> _SEZIONE DI TESTO_
_ _ _
Che tipo di personaggi sono coinvolti nella “saga storica” di Riccardo Pro e quali sono le loro caratteristiche?

Ho cercato di calarli del tutto nel contesto sforzandomi di eliminare ogni tratto che partisse dal mio tempo, almeno a livello cosciente. Alcuni di loro hanno una sorta di doppia identità, sulla cui natura preferirei lasciare la scoperta al lettore. Altri sono completamente immersi nelle violenze che li prosciugano di ogni umanità, un po’ per debolezza morale, un po’ per il piacere della depravazione.

Riccardo Pro

Altri si trovano davanti a delle decisioni: da queste decisioni dipende l’emersione della loro umanità profonda che li realizza, li nobilita e li eleva di cento misure al di sopra dell’una o dell’altra fazione, al di sopra del ruolo affidato, per nascita o per costrizione. Questi ultimi sono i personaggi essenziali, questi i caratteri universali del romanzo, questi gli spiriti che ricordano a tutti che prima di essere rivoluzionari o vandeani, cittadini o immigrati, cristiani, ebrei o musulmani, bianchi o neri, siamo prima di tutto, banalmente e meravigliosamente, esseri umani. E come tali dobbiamo cercare di comportarci, secondo la citazione di Voltaire che riporto all’inizio del libro.

Che scrittori possiamo intravedere “alle spalle” di Riccardo Pro? Ce ne sono alcuni dai quali ti senti ispirato o che semplicemente ti hanno formato?

Tantissimi… ma non me li ricordo! Lasciano tracce indelebili che purtroppo diventano anonime con il passare del tempo. A parte i testi da cui ho tratto citazioni esplicite (Tommaso Moro, Ian Curtis, Marco Aurelio), “La spiga e il fauno” è figlio dei naturalisti francesi dell’Ottocento, Balzac soprattutto. “I miserabili” di Hugo, al netto di un certo pathos troppo melodrammatico per noi moderni, ha fissato le mie coordinate, così come “Guerra e pace”. Lo so, sono classico. E ne vado fiero.

Adoro Carlo Sgorlon, soprattutto “Il processo di Tolosa”, vasto e originale romanzo filosofico di avventure e idee che non veicola messaggi bensì li cerca. Niccolò Ammaniti mi piace molto, quel guizzo neo-verista, i suoi piccoli fiori che nascono dal marciume. Questo è scrivere per me. Come la generosità e la compassione che schiumano dal mare di amarezza e crudeltà dipinto da Dickens. Anche se nella vita c’è molto da patire, questi autori lanciano raggi imperituri di speranza per tutti. Ci sono poi dei saggi di storia che mi hanno aiutato a creare alcune immagini del romanzo, come “I crociati alla conquista della città santa” di Steven Runciman o “La battaglia che fermò l’Impero romano” di Peter Wells.

E poi i “Sessanta racconti” di Dino Buzzati, molto più dell’osannato “Il deserto dei Tartari”. Joseph Conrad affonda le zanne in un paio di scene. Non ultime la leggerezza di Philippe Delerm, perché al centro del romanzo non dimentichiamo che c’è una bambina, il senso del mistero dal maestro Aldous Huxley, l’azione filmica da Wu Ming, il taglio “giallo” da Fruttero & Lucentini, il languore romantico da Forster e Hardy e non mancano quadretti umoristici che forse ho mutuato da Benni o da Wodehouse, chi lo sa, perché prima o poi si deve tornare a sorridere. Insomma sono un divoratore onnivoro.
_ _ _
> _COMPITI DA SVOLGERE_
A - Traduci in inglese questa frase dell'intervista a Riccardo Pro: "Alcuni di loro hanno una sorta di doppia identità, sulla cui natura preferirei lasciare la scoperta al lettore."
B - Nell'intervista a Riccardo Pro, quale romanzo di Carlo Sgorlon viene indicato come il preferito?

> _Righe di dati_
_ _ _
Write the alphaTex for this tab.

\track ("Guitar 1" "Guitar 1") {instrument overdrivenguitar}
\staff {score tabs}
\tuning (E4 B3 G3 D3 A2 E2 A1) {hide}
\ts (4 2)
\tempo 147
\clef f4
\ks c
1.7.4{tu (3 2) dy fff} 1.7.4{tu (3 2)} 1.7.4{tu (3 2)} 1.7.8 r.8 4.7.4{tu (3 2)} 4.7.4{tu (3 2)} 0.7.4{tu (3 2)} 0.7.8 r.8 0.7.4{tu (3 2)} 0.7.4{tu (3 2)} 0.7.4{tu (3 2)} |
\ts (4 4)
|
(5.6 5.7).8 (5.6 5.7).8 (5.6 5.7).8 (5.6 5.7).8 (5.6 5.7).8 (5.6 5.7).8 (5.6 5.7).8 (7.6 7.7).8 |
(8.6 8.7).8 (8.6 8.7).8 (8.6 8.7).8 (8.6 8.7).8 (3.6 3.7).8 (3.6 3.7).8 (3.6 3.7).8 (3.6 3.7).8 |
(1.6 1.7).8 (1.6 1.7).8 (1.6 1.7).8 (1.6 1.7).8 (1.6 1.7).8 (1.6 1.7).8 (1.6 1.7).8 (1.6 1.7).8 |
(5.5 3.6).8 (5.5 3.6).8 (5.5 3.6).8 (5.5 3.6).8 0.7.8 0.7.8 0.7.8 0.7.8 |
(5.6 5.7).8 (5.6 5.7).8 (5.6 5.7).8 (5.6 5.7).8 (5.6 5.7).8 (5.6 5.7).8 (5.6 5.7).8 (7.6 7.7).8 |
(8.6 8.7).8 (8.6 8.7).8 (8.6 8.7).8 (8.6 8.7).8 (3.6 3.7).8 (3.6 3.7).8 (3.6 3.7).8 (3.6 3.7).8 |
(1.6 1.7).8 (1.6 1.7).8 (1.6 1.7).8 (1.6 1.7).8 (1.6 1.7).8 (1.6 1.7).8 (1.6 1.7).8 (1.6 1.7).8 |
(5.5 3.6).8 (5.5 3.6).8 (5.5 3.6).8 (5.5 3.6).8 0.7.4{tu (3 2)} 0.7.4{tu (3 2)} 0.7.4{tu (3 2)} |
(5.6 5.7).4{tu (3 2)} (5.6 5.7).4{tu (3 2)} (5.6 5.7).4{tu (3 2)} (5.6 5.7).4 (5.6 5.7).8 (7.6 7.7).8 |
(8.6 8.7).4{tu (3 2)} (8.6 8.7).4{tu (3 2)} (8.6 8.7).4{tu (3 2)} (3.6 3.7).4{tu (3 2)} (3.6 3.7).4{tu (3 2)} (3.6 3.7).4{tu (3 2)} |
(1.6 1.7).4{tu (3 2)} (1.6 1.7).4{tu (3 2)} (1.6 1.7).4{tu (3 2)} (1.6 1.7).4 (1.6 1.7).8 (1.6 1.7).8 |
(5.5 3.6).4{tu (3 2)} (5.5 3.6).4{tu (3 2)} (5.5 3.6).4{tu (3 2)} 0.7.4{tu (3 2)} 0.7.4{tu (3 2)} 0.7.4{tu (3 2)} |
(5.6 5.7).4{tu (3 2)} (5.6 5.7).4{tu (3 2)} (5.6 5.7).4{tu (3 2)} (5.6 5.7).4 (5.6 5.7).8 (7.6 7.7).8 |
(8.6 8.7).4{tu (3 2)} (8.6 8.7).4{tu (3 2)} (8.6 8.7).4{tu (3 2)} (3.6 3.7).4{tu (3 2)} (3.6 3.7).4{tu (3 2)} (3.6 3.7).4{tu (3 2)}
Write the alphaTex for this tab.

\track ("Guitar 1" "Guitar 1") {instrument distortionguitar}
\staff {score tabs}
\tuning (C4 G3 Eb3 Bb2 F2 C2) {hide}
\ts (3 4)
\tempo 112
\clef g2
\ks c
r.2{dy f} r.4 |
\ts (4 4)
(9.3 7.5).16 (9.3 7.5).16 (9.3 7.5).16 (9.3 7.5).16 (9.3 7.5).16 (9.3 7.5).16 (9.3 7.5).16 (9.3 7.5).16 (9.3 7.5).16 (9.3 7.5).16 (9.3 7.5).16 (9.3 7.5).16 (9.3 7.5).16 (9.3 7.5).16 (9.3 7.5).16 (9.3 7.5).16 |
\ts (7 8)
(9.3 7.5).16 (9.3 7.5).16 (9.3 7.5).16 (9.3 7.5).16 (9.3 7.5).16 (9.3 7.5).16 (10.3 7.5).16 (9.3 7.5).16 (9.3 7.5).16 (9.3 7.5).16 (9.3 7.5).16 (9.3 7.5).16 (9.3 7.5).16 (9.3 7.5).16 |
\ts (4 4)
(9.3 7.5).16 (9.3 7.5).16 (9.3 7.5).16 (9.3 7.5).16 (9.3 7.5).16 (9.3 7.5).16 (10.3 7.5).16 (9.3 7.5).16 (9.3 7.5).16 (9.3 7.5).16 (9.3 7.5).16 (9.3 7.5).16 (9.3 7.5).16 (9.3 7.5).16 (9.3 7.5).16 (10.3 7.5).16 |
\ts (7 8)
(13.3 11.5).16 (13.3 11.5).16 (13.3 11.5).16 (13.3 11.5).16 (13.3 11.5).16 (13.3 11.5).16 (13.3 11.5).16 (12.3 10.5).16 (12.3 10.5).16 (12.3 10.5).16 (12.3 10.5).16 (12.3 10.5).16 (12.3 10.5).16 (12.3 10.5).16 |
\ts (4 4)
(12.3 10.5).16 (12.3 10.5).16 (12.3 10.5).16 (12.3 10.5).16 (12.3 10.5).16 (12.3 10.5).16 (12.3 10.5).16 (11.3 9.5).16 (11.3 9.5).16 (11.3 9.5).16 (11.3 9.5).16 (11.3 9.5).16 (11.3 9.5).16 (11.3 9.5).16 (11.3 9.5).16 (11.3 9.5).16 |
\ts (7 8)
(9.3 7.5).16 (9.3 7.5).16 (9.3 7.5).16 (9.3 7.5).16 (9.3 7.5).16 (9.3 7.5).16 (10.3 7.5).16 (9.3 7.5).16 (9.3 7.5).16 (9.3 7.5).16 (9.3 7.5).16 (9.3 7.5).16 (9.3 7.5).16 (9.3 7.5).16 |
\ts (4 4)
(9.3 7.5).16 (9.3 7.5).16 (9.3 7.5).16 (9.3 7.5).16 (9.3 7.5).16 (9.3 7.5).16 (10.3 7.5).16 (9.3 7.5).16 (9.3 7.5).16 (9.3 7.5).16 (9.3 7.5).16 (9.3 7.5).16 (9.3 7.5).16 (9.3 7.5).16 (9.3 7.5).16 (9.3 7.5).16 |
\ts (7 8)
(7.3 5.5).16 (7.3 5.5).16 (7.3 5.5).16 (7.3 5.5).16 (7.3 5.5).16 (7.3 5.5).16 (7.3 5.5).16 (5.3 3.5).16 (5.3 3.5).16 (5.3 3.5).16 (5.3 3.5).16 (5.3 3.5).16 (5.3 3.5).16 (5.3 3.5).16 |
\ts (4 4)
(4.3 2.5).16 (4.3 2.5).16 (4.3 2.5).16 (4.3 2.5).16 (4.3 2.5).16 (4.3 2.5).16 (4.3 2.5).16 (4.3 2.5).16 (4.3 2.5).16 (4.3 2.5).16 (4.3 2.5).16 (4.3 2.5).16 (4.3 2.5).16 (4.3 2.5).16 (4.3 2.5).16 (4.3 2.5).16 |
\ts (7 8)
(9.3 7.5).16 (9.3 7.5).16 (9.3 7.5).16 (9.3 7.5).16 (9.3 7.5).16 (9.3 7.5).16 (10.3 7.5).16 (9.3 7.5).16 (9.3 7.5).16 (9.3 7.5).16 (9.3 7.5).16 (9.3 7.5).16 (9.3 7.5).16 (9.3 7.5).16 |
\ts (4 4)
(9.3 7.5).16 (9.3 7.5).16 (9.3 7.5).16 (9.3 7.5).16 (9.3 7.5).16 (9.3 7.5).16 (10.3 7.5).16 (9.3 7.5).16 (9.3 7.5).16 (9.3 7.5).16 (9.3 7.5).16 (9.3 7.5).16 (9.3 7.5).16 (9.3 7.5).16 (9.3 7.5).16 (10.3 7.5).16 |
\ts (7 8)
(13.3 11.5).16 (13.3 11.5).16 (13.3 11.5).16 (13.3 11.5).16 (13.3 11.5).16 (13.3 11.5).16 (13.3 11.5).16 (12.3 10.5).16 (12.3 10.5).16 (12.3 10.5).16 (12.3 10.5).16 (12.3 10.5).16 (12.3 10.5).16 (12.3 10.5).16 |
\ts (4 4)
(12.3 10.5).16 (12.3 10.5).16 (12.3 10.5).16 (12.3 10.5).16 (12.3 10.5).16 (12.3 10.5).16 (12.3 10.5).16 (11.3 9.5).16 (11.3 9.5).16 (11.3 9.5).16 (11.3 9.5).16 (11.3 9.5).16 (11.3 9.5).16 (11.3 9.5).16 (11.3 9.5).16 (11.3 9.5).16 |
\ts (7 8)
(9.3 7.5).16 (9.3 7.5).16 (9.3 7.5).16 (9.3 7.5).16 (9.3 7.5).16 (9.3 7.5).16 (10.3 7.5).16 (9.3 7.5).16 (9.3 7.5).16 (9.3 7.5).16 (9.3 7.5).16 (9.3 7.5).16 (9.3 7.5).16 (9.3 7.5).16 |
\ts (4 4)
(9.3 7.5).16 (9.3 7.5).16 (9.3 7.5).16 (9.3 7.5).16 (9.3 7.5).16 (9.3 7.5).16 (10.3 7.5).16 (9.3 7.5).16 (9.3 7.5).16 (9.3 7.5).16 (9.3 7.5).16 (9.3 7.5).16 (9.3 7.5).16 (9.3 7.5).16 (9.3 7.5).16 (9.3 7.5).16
_ _ _
> _SOLUZIONI DEI COMPITI_
A - Some of them have a sort of double identity, the nature of which I would prefer to leave for the reader to discover.

B - "Il processo di Tolosa".